◆ INPUT FOR THIS TASK

•••

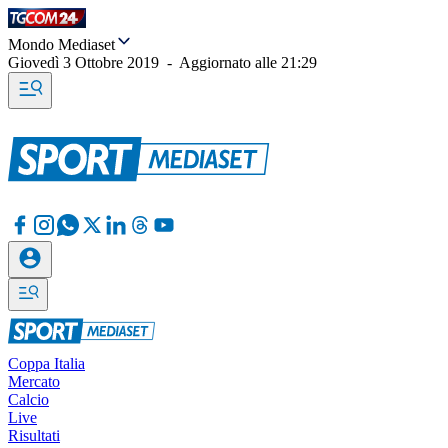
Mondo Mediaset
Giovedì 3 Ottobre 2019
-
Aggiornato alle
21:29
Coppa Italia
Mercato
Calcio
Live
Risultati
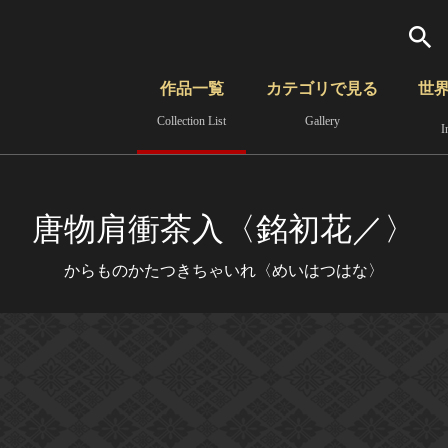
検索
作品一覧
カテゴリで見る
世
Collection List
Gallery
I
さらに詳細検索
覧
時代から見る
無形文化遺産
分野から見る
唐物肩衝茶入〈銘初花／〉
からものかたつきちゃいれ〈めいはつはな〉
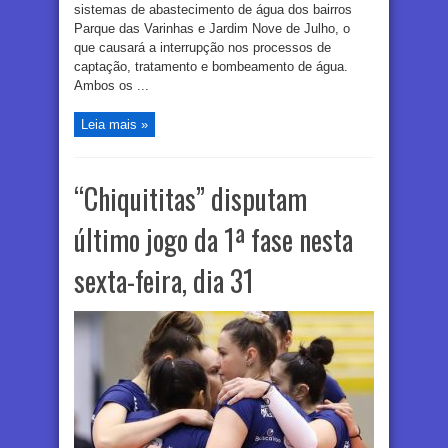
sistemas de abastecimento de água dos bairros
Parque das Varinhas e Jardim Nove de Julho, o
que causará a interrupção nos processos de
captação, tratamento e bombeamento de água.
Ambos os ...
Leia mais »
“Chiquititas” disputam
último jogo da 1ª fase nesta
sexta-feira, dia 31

•••

◆ WORK TO COMPLETE
Count the lines in the listing above that contain the word "água". Reply with the number alone.

◆ TASK RESULT
2